- [Instructions for the task] Hand back all records exactly, pictures omitted.

- [Input]
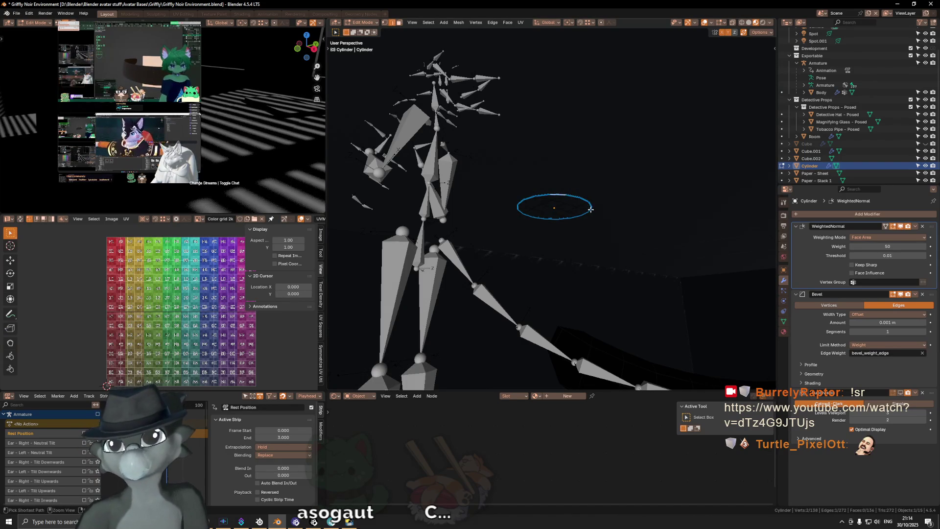
{"action": "left_click", "coordinate": [542, 194], "text": "ctrl"}
{"action": "mouse_move", "coordinate": [541, 194]}
{"action": "middle_mouse_down"}
{"action": "mouse_move", "coordinate": [599, 244]}
{"action": "mouse_move", "coordinate": [670, 239]}
{"action": "middle_mouse_up"}
{"action": "key", "text": "ctrl+e"}
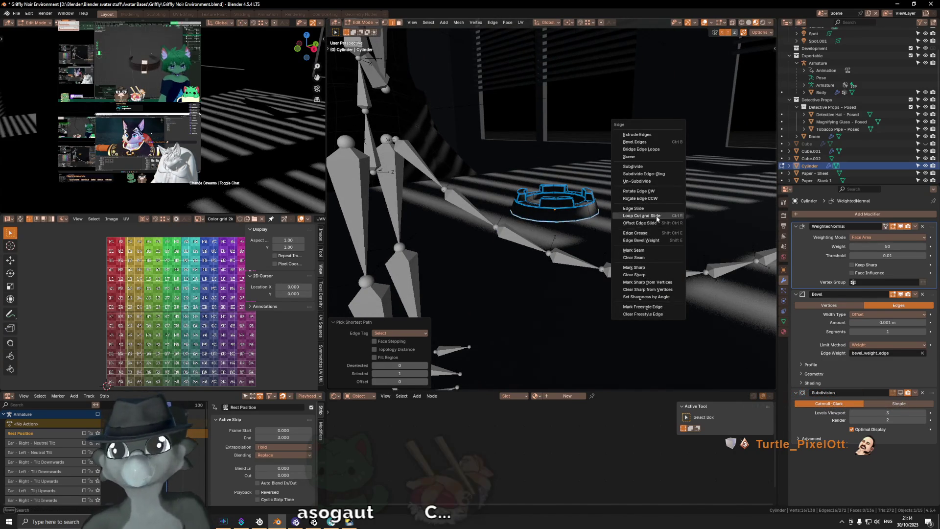
{"action": "middle_click_drag", "start_coordinate": [664, 248], "coordinate": [565, 205]}
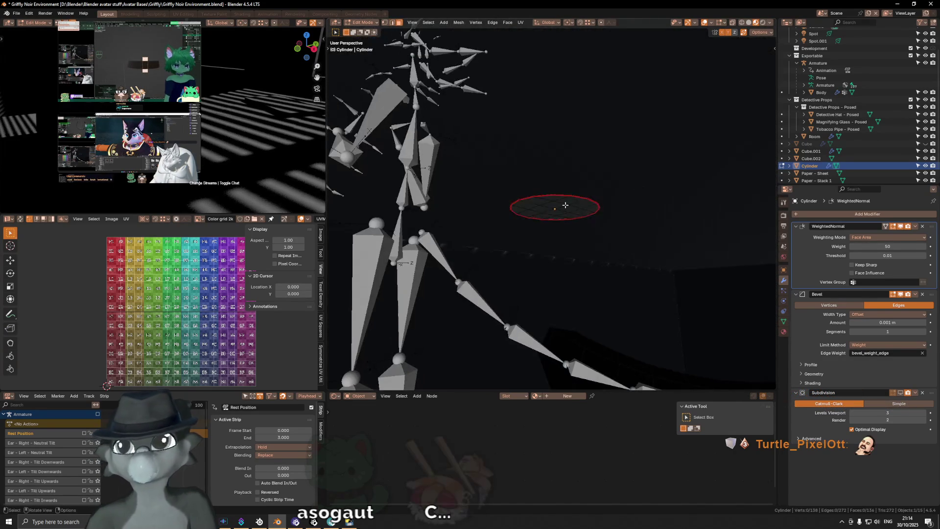
{"action": "key", "text": "l"}
{"action": "mouse_move", "coordinate": [565, 207]}
{"action": "middle_mouse_down"}
{"action": "mouse_move", "coordinate": [564, 243]}
{"action": "mouse_move", "coordinate": [598, 232]}
{"action": "mouse_move", "coordinate": [599, 218]}
{"action": "middle_mouse_up"}
{"action": "key", "text": "g"}
{"action": "type", "text": "-1.012"}
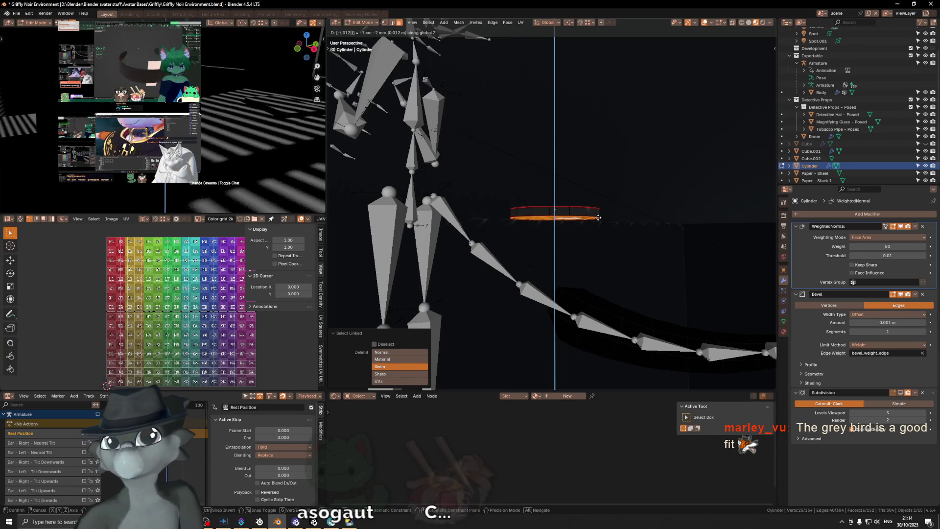
{"action": "left_click", "coordinate": [599, 218]}
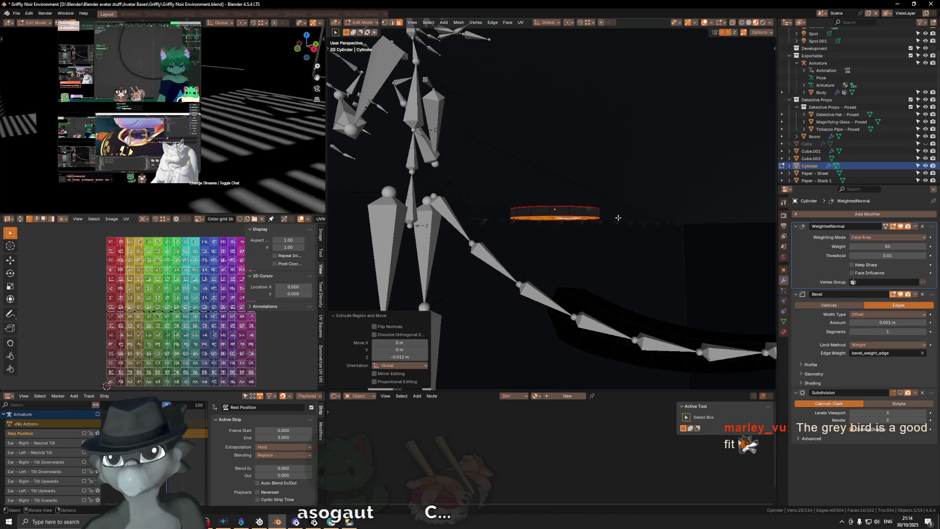
Leave Edit Mode and set the Cylinder's origin to the 3D cursor.
{"action": "key", "text": "Tab"}
{"action": "right_click", "coordinate": [638, 226]}
{"action": "left_click", "coordinate": [638, 226]}
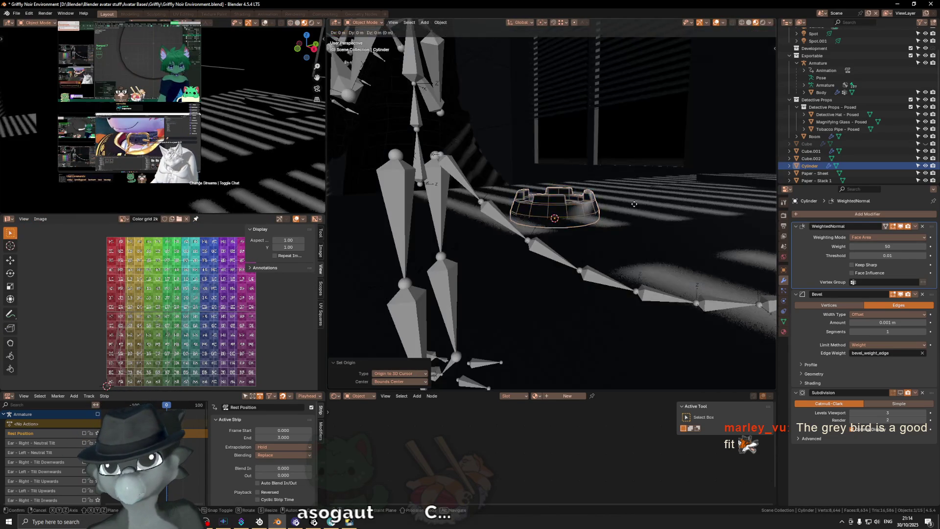
Raise the Cylinder 0.012 m along Z.
{"action": "key", "text": "g"}
{"action": "key", "text": "z"}
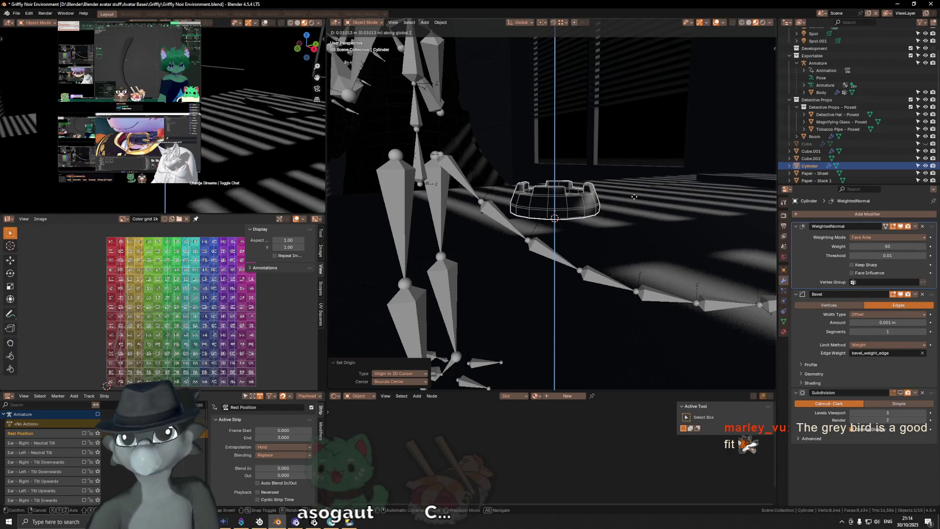
{"action": "type", "text": ".012"}
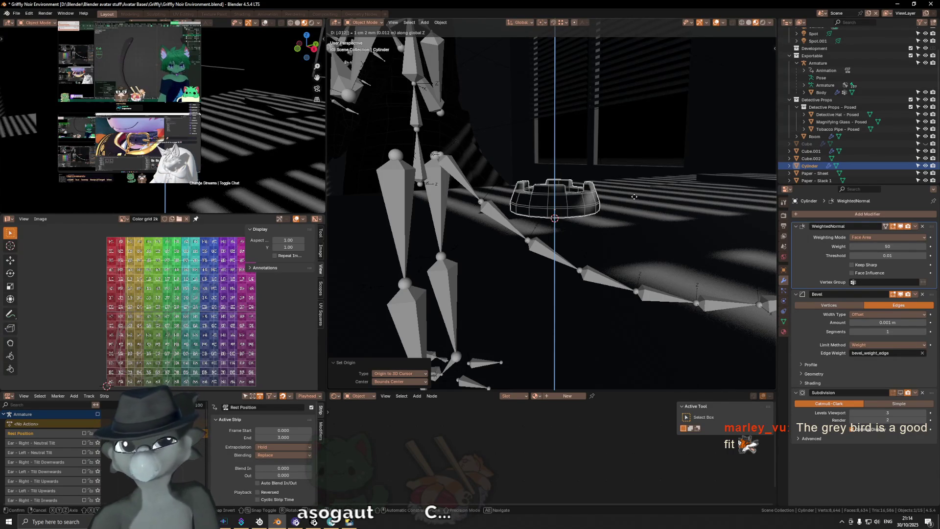
{"action": "key", "text": "Return"}
{"action": "mouse_move", "coordinate": [634, 194]}
{"action": "middle_mouse_down"}
{"action": "mouse_move", "coordinate": [628, 169]}
{"action": "mouse_move", "coordinate": [639, 219]}
{"action": "middle_mouse_up"}
{"action": "key", "text": "g"}
{"action": "key", "text": "z"}
{"action": "key", "text": "Return"}
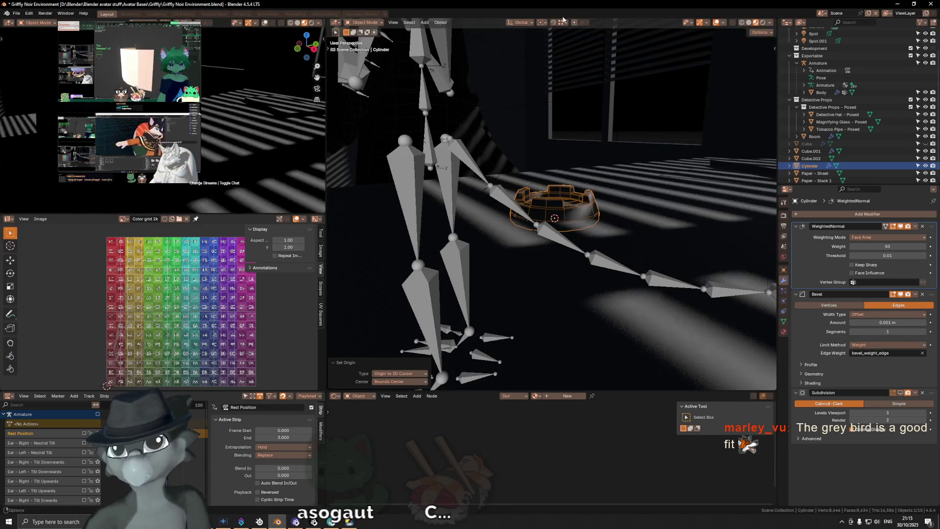
Set snapping to target faces and confirm the Cylinder's raised position.
{"action": "left_click", "coordinate": [564, 22]}
{"action": "left_click", "coordinate": [562, 91]}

- [Response to this exercise]
{"action": "left_click", "coordinate": [542, 194], "text": "ctrl"}
{"action": "mouse_move", "coordinate": [541, 194]}
{"action": "middle_mouse_down"}
{"action": "mouse_move", "coordinate": [599, 244]}
{"action": "mouse_move", "coordinate": [670, 239]}
{"action": "middle_mouse_up"}
{"action": "key", "text": "ctrl+e"}
{"action": "middle_click_drag", "start_coordinate": [664, 248], "coordinate": [565, 205]}
{"action": "key", "text": "l"}
{"action": "mouse_move", "coordinate": [565, 207]}
{"action": "middle_mouse_down"}
{"action": "mouse_move", "coordinate": [564, 243]}
{"action": "mouse_move", "coordinate": [598, 232]}
{"action": "mouse_move", "coordinate": [599, 218]}
{"action": "middle_mouse_up"}
{"action": "key", "text": "g"}
{"action": "type", "text": "-1.012"}
{"action": "left_click", "coordinate": [599, 218]}
Leave Edit Mode and set the Cylinder's origin to the 3D cursor.
{"action": "key", "text": "Tab"}
{"action": "right_click", "coordinate": [638, 226]}
{"action": "left_click", "coordinate": [638, 226]}
Raise the Cylinder 0.012 m along Z.
{"action": "key", "text": "g"}
{"action": "key", "text": "z"}
{"action": "type", "text": ".012"}
{"action": "key", "text": "Return"}
{"action": "mouse_move", "coordinate": [634, 194]}
{"action": "middle_mouse_down"}
{"action": "mouse_move", "coordinate": [628, 169]}
{"action": "mouse_move", "coordinate": [639, 219]}
{"action": "middle_mouse_up"}
{"action": "key", "text": "g"}
{"action": "key", "text": "z"}
{"action": "key", "text": "Return"}
Set snapping to target faces and confirm the Cylinder's raised position.
{"action": "left_click", "coordinate": [564, 22]}
{"action": "left_click", "coordinate": [562, 91]}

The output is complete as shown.